▶ [Work to be completed]:
Below are some records. Reproduce them exactly from their first line through the line with "Сделайте следующее.", inclusive.

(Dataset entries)
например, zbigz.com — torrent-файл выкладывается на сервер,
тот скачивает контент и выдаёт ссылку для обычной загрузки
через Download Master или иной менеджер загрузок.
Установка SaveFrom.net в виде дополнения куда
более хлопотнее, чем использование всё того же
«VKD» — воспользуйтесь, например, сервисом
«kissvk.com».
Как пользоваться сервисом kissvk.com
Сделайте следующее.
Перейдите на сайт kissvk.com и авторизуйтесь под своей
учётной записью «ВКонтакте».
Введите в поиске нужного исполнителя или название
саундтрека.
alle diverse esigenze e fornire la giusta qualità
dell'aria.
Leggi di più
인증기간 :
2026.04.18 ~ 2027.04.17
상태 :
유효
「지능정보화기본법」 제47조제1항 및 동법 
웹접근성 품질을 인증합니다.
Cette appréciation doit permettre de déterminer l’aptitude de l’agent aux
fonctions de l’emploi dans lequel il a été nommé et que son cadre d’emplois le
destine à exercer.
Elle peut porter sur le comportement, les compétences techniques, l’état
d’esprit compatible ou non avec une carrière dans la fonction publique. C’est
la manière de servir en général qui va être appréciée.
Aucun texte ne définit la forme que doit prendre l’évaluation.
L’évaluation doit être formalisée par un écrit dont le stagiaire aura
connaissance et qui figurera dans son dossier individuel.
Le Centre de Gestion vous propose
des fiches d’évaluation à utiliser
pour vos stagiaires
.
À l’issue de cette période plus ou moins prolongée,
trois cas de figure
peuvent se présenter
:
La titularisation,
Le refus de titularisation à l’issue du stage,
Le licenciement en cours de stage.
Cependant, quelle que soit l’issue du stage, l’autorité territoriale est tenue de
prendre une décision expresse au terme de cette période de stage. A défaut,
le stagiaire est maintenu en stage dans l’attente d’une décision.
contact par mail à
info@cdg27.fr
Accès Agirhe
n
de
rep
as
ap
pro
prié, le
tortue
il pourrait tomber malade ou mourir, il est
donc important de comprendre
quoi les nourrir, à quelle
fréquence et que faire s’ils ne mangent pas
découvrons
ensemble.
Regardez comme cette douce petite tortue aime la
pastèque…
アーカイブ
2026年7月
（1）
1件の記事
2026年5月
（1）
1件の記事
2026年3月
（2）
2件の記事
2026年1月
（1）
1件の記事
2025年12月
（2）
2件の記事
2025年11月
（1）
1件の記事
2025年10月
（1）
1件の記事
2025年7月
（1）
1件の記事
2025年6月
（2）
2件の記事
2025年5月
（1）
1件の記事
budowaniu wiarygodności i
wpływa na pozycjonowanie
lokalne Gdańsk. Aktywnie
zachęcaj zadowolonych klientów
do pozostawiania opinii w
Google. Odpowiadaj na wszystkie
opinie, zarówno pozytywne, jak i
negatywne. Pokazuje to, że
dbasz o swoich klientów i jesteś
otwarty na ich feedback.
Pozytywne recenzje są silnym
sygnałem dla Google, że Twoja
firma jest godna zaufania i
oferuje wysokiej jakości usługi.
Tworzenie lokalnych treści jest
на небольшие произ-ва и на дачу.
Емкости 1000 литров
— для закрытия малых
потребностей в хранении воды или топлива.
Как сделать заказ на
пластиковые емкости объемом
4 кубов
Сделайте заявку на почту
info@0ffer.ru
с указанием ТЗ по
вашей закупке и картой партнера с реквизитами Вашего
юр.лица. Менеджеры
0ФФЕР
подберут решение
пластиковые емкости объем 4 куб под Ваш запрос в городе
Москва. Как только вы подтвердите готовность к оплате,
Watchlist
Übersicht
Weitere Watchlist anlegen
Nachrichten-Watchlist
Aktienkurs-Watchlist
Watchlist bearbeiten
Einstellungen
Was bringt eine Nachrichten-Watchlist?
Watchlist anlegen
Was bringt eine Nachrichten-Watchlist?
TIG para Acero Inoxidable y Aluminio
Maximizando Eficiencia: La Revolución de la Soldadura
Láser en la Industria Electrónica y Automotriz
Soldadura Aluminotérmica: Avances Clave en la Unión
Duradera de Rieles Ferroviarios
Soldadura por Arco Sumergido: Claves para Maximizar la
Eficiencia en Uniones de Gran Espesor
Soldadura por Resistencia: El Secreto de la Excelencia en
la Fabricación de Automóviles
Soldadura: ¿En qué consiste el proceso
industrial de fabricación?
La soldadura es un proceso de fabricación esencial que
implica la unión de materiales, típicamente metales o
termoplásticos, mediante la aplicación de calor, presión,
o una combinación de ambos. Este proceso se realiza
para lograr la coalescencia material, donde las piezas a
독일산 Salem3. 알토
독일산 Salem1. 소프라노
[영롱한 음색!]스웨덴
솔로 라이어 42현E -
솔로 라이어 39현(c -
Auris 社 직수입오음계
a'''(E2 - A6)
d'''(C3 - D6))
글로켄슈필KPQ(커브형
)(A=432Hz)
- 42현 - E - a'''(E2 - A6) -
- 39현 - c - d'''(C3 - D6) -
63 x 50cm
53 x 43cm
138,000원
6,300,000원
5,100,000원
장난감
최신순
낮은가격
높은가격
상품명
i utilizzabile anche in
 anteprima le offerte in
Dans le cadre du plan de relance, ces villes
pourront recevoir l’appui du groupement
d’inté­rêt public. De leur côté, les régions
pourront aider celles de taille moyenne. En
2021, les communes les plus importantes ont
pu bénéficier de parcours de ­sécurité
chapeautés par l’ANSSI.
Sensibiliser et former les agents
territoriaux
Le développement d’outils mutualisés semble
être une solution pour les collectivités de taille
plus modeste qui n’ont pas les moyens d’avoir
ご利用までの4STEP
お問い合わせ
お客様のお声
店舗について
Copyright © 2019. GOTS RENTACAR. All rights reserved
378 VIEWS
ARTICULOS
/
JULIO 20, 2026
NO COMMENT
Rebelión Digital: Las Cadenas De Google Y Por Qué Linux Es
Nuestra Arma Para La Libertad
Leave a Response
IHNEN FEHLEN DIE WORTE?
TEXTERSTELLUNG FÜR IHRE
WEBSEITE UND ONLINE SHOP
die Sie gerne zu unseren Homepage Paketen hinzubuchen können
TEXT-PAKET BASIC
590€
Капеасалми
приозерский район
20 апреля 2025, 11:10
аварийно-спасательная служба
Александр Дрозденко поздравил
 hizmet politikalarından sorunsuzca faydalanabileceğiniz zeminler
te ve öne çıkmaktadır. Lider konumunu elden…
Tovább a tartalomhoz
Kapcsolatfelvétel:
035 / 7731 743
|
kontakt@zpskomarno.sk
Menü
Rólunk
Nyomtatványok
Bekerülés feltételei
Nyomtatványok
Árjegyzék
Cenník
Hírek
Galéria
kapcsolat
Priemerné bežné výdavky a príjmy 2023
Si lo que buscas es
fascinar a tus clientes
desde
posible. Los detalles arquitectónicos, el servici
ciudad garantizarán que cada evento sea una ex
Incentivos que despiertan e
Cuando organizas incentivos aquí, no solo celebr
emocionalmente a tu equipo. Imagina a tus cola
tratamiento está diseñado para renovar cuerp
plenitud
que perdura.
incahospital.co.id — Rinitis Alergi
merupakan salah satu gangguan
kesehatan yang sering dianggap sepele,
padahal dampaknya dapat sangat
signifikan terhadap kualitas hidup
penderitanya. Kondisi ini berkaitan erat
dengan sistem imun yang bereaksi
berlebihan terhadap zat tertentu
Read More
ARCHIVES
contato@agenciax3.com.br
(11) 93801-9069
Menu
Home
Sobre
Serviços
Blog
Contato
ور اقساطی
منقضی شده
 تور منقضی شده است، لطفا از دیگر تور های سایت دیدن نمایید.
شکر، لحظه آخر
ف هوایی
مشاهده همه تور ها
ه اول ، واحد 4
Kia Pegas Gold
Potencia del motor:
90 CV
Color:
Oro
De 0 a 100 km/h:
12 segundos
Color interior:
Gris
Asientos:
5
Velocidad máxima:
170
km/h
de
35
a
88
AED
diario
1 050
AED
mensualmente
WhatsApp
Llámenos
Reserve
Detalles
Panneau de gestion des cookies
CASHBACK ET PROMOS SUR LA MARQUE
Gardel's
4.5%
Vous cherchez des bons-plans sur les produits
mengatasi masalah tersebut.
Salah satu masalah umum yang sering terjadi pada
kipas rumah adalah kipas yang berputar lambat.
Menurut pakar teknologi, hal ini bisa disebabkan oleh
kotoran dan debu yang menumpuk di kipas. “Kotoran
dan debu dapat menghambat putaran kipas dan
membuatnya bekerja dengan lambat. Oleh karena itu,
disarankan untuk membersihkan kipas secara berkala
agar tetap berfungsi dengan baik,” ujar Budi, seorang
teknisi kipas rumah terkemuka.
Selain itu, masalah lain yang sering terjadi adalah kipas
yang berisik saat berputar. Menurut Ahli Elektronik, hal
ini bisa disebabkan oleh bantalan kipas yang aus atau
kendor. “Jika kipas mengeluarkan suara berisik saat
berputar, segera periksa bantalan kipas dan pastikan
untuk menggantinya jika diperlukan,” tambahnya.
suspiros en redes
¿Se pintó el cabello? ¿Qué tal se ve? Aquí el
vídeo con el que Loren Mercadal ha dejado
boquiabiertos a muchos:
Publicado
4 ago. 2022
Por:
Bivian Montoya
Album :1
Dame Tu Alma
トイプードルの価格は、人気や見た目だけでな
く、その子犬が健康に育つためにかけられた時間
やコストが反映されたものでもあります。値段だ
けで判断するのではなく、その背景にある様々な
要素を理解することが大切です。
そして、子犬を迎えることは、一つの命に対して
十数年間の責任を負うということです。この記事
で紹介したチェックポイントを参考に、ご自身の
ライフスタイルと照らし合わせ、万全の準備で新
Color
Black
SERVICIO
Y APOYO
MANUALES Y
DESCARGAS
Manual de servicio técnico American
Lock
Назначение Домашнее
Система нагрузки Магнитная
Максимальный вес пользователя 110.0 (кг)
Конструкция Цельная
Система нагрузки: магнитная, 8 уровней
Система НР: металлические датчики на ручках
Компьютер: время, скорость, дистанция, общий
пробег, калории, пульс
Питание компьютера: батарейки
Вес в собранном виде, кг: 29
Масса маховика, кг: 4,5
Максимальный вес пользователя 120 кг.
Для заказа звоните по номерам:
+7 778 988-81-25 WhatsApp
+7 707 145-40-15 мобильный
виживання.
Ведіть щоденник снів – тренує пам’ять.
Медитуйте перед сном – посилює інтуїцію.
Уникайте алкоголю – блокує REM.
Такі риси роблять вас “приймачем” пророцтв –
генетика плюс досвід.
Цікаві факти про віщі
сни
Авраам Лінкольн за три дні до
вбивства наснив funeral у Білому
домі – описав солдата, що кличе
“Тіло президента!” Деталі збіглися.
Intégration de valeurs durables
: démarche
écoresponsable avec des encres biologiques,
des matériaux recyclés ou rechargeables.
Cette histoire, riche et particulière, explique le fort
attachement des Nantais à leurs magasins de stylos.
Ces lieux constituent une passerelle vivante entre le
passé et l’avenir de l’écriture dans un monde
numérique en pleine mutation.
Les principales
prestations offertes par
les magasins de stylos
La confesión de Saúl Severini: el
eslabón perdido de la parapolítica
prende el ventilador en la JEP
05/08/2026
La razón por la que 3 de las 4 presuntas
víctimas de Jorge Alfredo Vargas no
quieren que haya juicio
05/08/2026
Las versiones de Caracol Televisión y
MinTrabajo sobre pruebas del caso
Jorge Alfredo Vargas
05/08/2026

▶ [Solution to this task]:
например, zbigz.com — torrent-файл выкладывается на сервер,
тот скачивает контент и выдаёт ссылку для обычной загрузки
через Download Master или иной менеджер загрузок.
Установка SaveFrom.net в виде дополнения куда
более хлопотнее, чем использование всё того же
«VKD» — воспользуйтесь, например, сервисом
«kissvk.com».
Как пользоваться сервисом kissvk.com
Сделайте следующее.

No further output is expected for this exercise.